C'è qualcosa di ottuso in questo culto dei numeri di Tremonti, che non ha niente a che fare con il culto della matematica di Galli. È quella stessa ottusità sociale che spinge il ministro Renato Brunetta (un altro nemico del '68) a misurare la produttività della Pubblica amministrazione con le ore di presenza degli impiegati dietro le scrivanie. Ottusità tanto maggiore perché entrambi, come tutti gli economisti, sommano poi salari e stipendi erogati (risparmiandoci, bontà loro, bustarelle e tangenti) per calcolare il «valore aggiunto» della Pubblica Amministrazione: cioè il suo contributo al Pil, indicatore supremo di successo o di insuccesso di una politica («Crescita! Crescita! Crescita!»). Ben prima di Serge Latouche (il teorico della «decrescita»), era stato il '68, e prima ancora Robert Kennedy, a sostenere che le cose non stanno così: perché la «produttività» di una persona, cioè il suo contributo al bene comune , va misurata in modi - certo più complessi e aleatori, perché più «mirati» su contesti specifici e circoscritti - capaci di promuovere la responsabilità di tutti (a partire da chi ha ruoli dirigenti): non solo per quanto (quante pratiche, e per quante ore?) e per come (magari eliminando i passaggi inutili) si fa un determinato lavoro; ma anche per quello che si fa: entrando cioè nel merito degli obiettivi che si perseguono con quel lavoro. Il che non si può fare in ordine sparso, ciascuno per conto proprio, ma solo in modo collettivo : attraverso una consultazione reciproca di chi è coinvolto: se si vuole, quelli che oggi si chiamano stakeholder.
Educazione catodica
Infine, sempre sul Corriere della Sera , ecco in sette parole la ricetta del ministro Mariastella Gelmini: «Autorevolezza, autorità, gerarchia, insegnamento, studio, fatica, merito». Caduto ogni riferimento alle «Tre I» (inglese, informatica e impresa) della precedente «riforma della scuola», sponsorizzata dal suo principale, e mai realizzata e nemmeno tentata. Era solo una trovata, come lo è questa: per nascondere il vuoto di proposta e soprattutto di finanziamenti. Ma, prescindendo dall'autorevolezza (che ha poco a che fare con le strade che hanno portato il ministro Gelmini al governo del paese, o anche solo a diventare avvocato), se autorità e gerarchia si combinano bene in un manifesto anti-'68 (ma in epoca di «organigrammi piatti» persino nelle aziende, la cosa suona un po' retrò ), la fatica non sempre è merito (è più spesso una condanna senza contropartite) e, quanto al rapporto tra insegnamento e studio, rimane aperto il quesito di che cosa insegnare e che cosa studiare perché queste due attività non girino a vuoto. Problema non secondario.

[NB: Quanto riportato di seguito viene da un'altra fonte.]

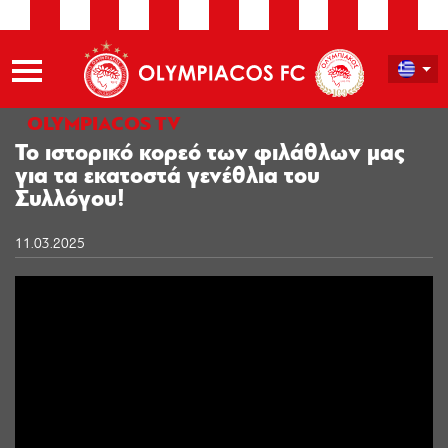
OLYMPIACOS TV
Το ιστορικό κορεό των φιλάθλων μας
για τα εκατοστά γενέθλια του
Συλλόγου!
11.03.2025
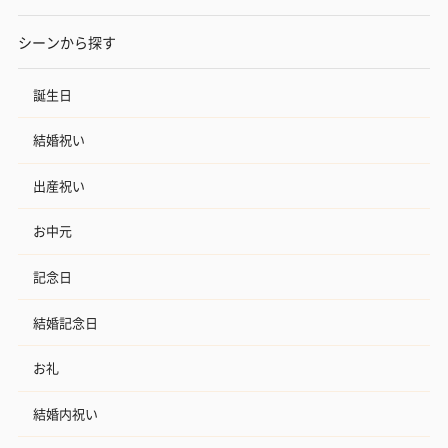
シーンから探す
誕生日
結婚祝い
出産祝い
お中元
記念日
結婚記念日
お礼
結婚内祝い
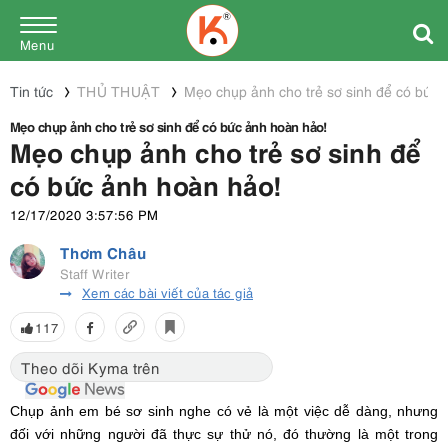
Menu
Tin tức
THỦ THUẬT
Mẹo chụp ảnh cho trẻ sơ sinh để có bức 
Mẹo chụp ảnh cho trẻ sơ sinh để có bức ảnh hoàn hảo!
Mẹo chụp ảnh cho trẻ sơ sinh để
có bức ảnh hoàn hảo!
12/17/2020 3:57:56 PM
Thơm Châu
Staff Writer
Xem các bài viết của tác giả
117
Theo dõi Kyma trên
Chụp ảnh em bé sơ sinh nghe có vẻ là một việc dễ dàng, nhưng
đối với những người đã thực sự thử nó, đó thường là một trong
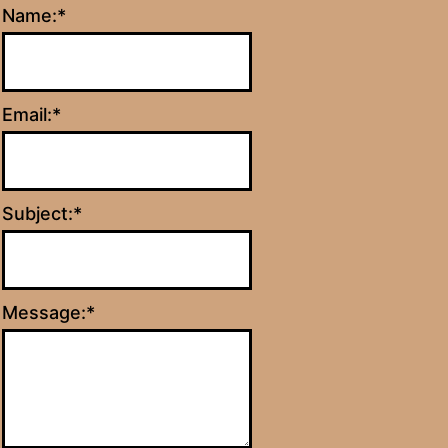
Name:
*
Email:
*
Subject:
*
Message:
*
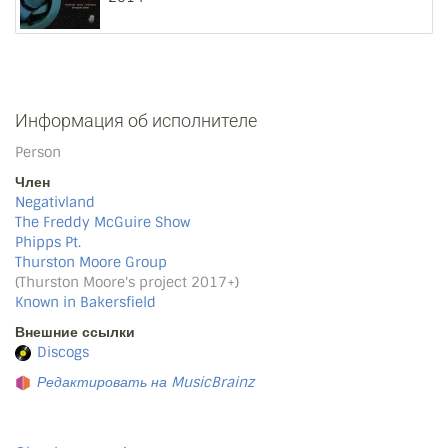
Информация об исполнителе
Person
Член
Negativland
The Freddy McGuire Show
Phipps Pt.
Thurston Moore Group
(Thurston Moore's project 2017+)
Known in Bakersfield
Внешние ссылки
Discogs
Редактировать на MusicBrainz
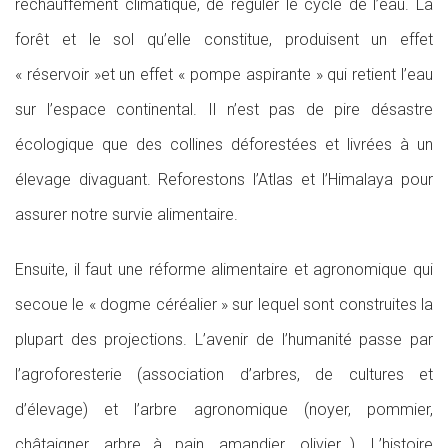
réchauffement climatique, de réguler le cycle de l’eau. La
forêt et le sol qu’elle constitue, produisent un effet
« réservoir »et un effet « pompe aspirante » qui retient l’eau
sur l’espace continental. Il n’est pas de pire désastre
écologique que des collines déforestées et livrées à un
élevage divaguant. Reforestons l’Atlas et l’Himalaya pour
assurer notre survie alimentaire.
Ensuite, il faut une réforme alimentaire et agronomique qui
secoue le « dogme céréalier » sur lequel sont construites la
plupart des projections. L’avenir de l’humanité passe par
l’agroforesterie (association d’arbres, de cultures et
d’élevage) et l’arbre agronomique (noyer, pommier,
châtaigner, arbre à pain, amandier, olivier…). L’histoire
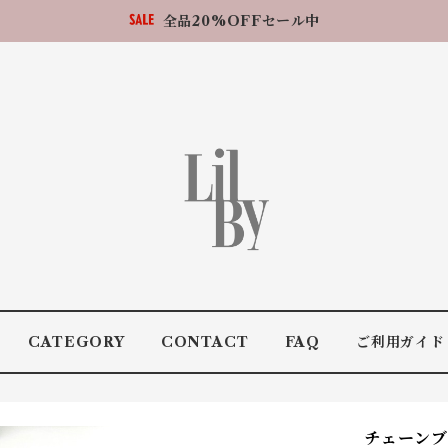
全品20%OFFセール中
CATEGORY
CONTACT
FAQ
ご利用ガイド
チェーンブ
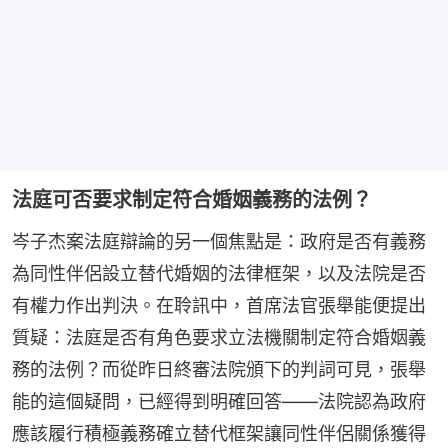
法庭可否要求制定符合婚姻義務的法例？
岑子杰案法庭辯論的另一個焦點是：政府是否有義務
為同性伴侶設立替代婚姻的法律框架，以及法院是否
有權力作出判決。在聆訊中，首席法官張舉能便提出
質疑：法庭是否有角色要求立法機關制定符合婚姻義
務的法例？而從昨日終審法院頒下的判詞可見，張舉
能的這個疑問，已經得到明確回答——法院認為政府
應該履行積極義務確立替代框架讓同性伴侶關係獲得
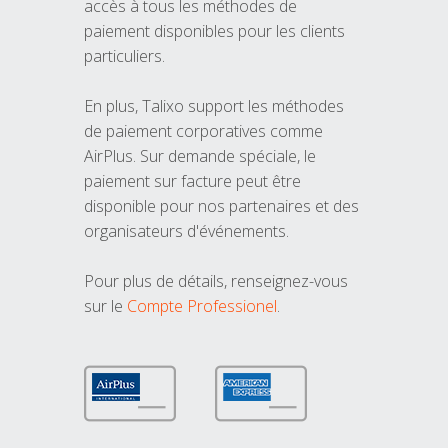
accès à tous les méthodes de
paiement disponibles pour les clients
particuliers.
En plus, Talixo support les méthodes
de paiement corporatives comme
AirPlus. Sur demande spéciale, le
paiement sur facture peut être
disponible pour nos partenaires et des
organisateurs d'événements.
Pour plus de détails, renseignez-vous
sur le
Compte Professionel
.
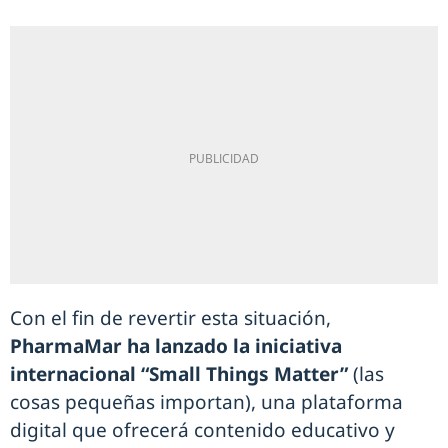
Con el fin de revertir esta situación,
PharmaMar ha lanzado la iniciativa
internacional “Small Things Matter”
(las
cosas pequeñas importan), una plataforma
digital que ofrecerá contenido educativo y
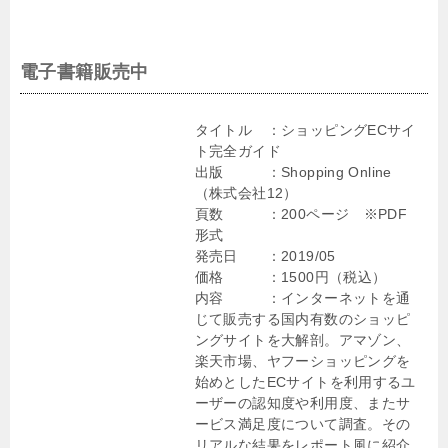
電子書籍販売中
タイトル ：ショッピングECサイ
ト完全ガイド
出版 ：Shopping Online
（株式会社12）
頁数 ：200ページ ※PDF
形式
発売日 ：2019/05
価格 ：1500円（税込）
内容 ：インターネットを通
じて販売する国内有数のショッピ
ングサイトを大解剖。アマゾン、
楽天市場、ヤフーショッピングを
始めとしたECサイトを利用するユ
ーザーの認知度や利用度、またサ
ービス満足度について調査。その
リアルな結果をレポート風に紹介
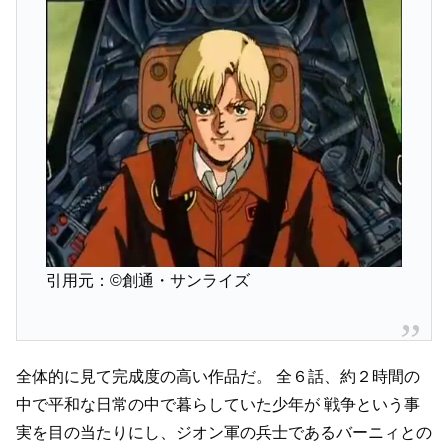
引用元：©創通・サンライズ
全体的に見て完成度の高い作品だ。
全６話、約２時間の
中で平和な日常の中で暮らしていた少年が
戦争という事
実を目の当たりにし、ジオン軍の兵士であるバーニィとの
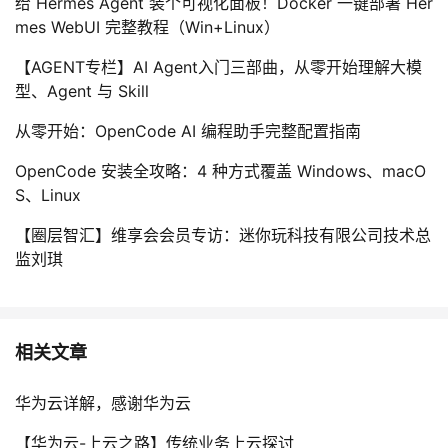
给 Hermes Agent 装个可视化面板！Docker 一键部署 Her
mes WebUI 完整教程（Win+Linux）
【AGENT专栏】AI Agent入门三部曲，从零开始理解大模
型、Agent 与 Skill
从零开始：OpenCode AI 编程助手完整配置指南
OpenCode 安装全攻略：4 种方式覆盖 Windows、macO
S、Linux
【圈层智汇】维享会会员专访：迷你玩科技有限公司技术总
监刘琪
相关文章
华为云详解，感谢华为云
【华为云-上云之路】传统业务上云探讨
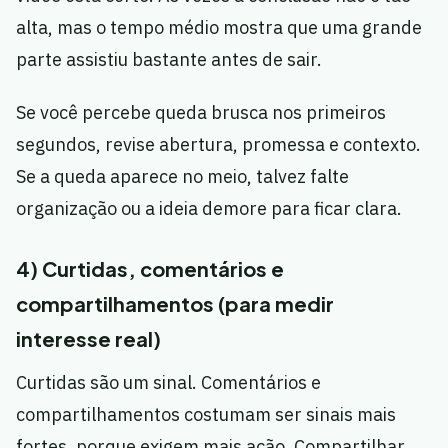
alta, mas o tempo médio mostra que uma grande
parte assistiu bastante antes de sair.
Se você percebe queda brusca nos primeiros
segundos, revise abertura, promessa e contexto.
Se a queda aparece no meio, talvez falte
organização ou a ideia demore para ficar clara.
4) Curtidas, comentários e
compartilhamentos (para medir
interesse real)
Curtidas são um sinal. Comentários e
compartilhamentos costumam ser sinais mais
fortes, porque exigem mais ação. Compartilhar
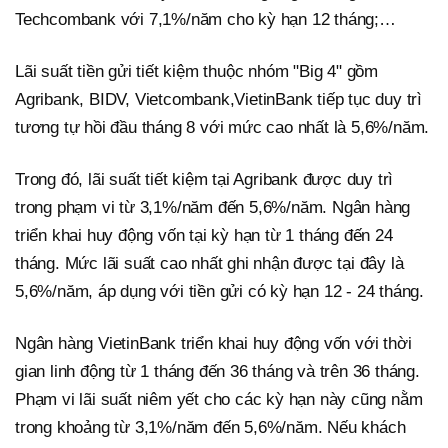
Techcombank với 7,1%/năm cho kỳ hạn 12 tháng;…
Lãi suất tiền gửi tiết kiệm thuộc nhóm "Big 4" gồm
Agribank, BIDV, Vietcombank,VietinBank tiếp tục duy trì
tương tự hồi đầu tháng 8 với mức cao nhất là 5,6%/năm.
Trong đó, lãi suất tiết kiệm tại Agribank được duy trì
trong phạm vi từ 3,1%/năm đến 5,6%/năm. Ngân hàng
triển khai huy động vốn tại kỳ hạn từ 1 tháng đến 24
tháng. Mức lãi suất cao nhất ghi nhận được tại đây là
5,6%/năm, áp dụng với tiền gửi có kỳ hạn 12 - 24 tháng.
Ngân hàng VietinBank triển khai huy động vốn với thời
gian linh động từ 1 tháng đến 36 tháng và trên 36 tháng.
Phạm vi lãi suất niêm yết cho các kỳ hạn này cũng nằm
trong khoảng từ 3,1%/năm đến 5,6%/năm. Nếu khách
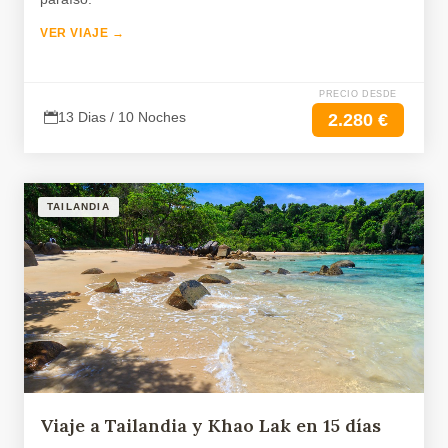
VER VIAJE →
PRECIO DESDE
13 Dias / 10 Noches
2.280 €
TAILANDIA
Viaje a Tailandia y Khao Lak en 15 días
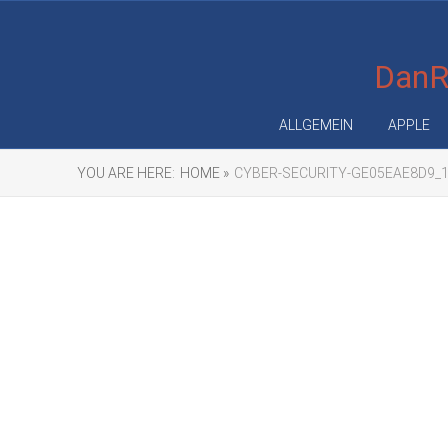
DanRe
ALLGEMEIN
APPLE
YOU ARE HERE:
HOME »
CYBER-SECURITY-GE05EAE8D9_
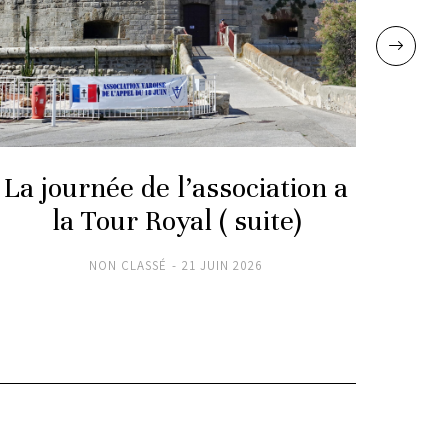
La journée de l’association a
La 
la Tour Royal ( suite)
NON CLASSÉ
21 JUIN 2026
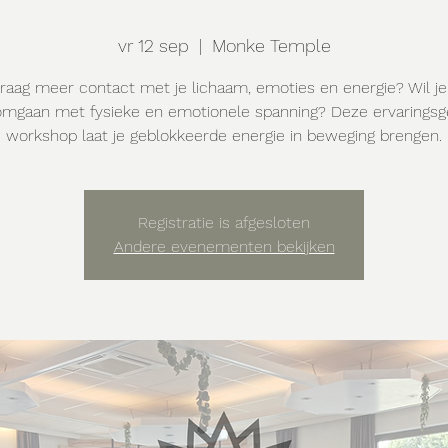
vr 12 sep
  |  
Monke Temple
graag meer contact met je lichaam, emoties en energie? Wil j
omgaan met fysieke en emotionele spanning? Deze ervaringsg
workshop laat je geblokkeerde energie in beweging brengen.
Registratie is afgesloten
Andere evenementen bekijken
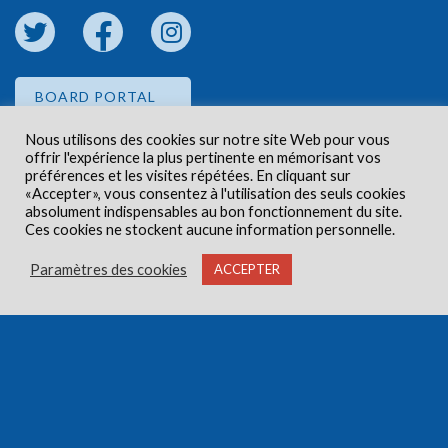
BOARD PORTAL
Nous utilisons des cookies sur notre site Web pour vous
offrir l'expérience la plus pertinente en mémorisant vos
EMPLOYEE PORTAL
préférences et les visites répétées. En cliquant sur
«Accepter», vous consentez à l'utilisation des seuls cookies
absolument indispensables au bon fonctionnement du site.
Ces cookies ne stockent aucune information personnelle.
Paramètres des cookies
ACCEPTER
Droits d'auteur © 2026 Centre de santé communautaire
Carlington. Tous droits réservés.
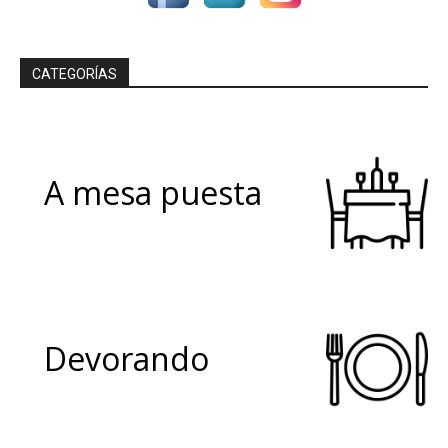
CATEGORÍAS
A mesa puesta
Devorando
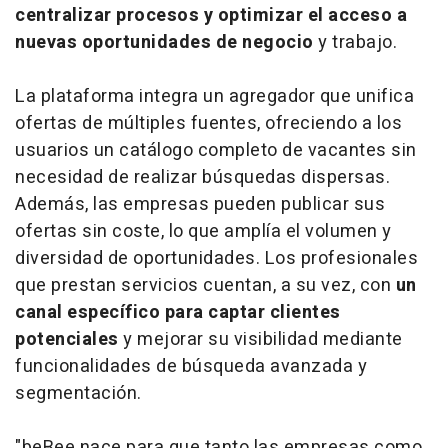
centralizar procesos y optimizar el acceso a
nuevas oportunidades de negocio
y trabajo.
La plataforma integra un agregador que unifica
ofertas de múltiples fuentes, ofreciendo a los
usuarios un catálogo completo de vacantes sin
necesidad de realizar búsquedas dispersas.
Además, las empresas pueden publicar sus
ofertas sin coste, lo que amplía el volumen y
diversidad de oportunidades. Los profesionales
que prestan servicios cuentan, a su vez, con
un
canal específico para captar clientes
potenciales
y mejorar su visibilidad mediante
funcionalidades de búsqueda avanzada y
segmentación.
"beBee nace para que tanto las empresas como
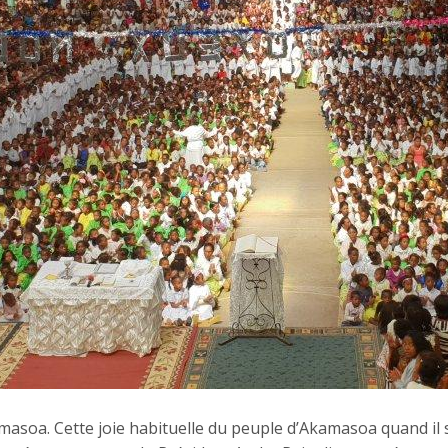
masoa. Cette joie habituelle du peuple d’Akamasoa quand il 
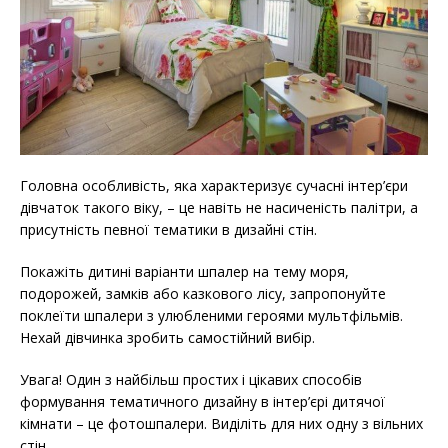
Головна особливість, яка характеризує сучасні інтер’єри
дівчаток такого віку, – це навіть не насиченість палітри, а
присутність певної тематики в дизайні стін.
Покажіть дитині варіанти шпалер на тему моря,
подорожей, замків або казкового лісу, запропонуйте
поклеїти шпалери з улюбленими героями мультфільмів.
Нехай дівчинка зробить самостійний вибір.
Увага! Один з найбільш простих і цікавих способів
формування тематичного дизайну в інтер’єрі дитячої
кімнати – це фотошпалери. Виділіть для них одну з вільних
стін.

Quello che il ministro Gelmini comunque non può spiegare è con quali strumenti - con quale «temperie culturale» intenda imporre nelle scuole il ritorno ai valori che propone. Forse con la cultura che da oltre trent'anni il suo principale diffonde in Italia con le televisioni (sia quelle sue che quelle non sue): pubblicità, reality show , calcio e fiction edificante (Tette, Totti e Padre Pio)? E da dove hanno imparato il bullismo gli studenti? Glielo ha insegnato il Sessantotto o il mondo attuale dagli adulti che ne è pervaso fin dentro le «istituzioni»? E chi lo ha insegnato e lo insegna a entrambi, grandi e piccini? Non è forse quel sistema di «educazione permanente televisiva» che ha messo da tempo al palo - niente di più facile, d'altronde: sono più le ore passate davanti al televisore che quelle sui banchi di scuola - quei «contenuti» incentrati su storia e letteratura nazionali che Galli della Loggia propone di reintrodurre a scuola per restituirle «senso»? Senza essersi accorto, peraltro, che sono proprio quelle le cose che si continua a cercare di insegnare nelle nostre scuole; con sempre minor successo. Perché sempre meno gli insegnati, e soprattutto l'istituzione, sono messi in grado di misurarsi con i problemi che la condizione esistenziale delle nuove generazioni pone loro di fronte.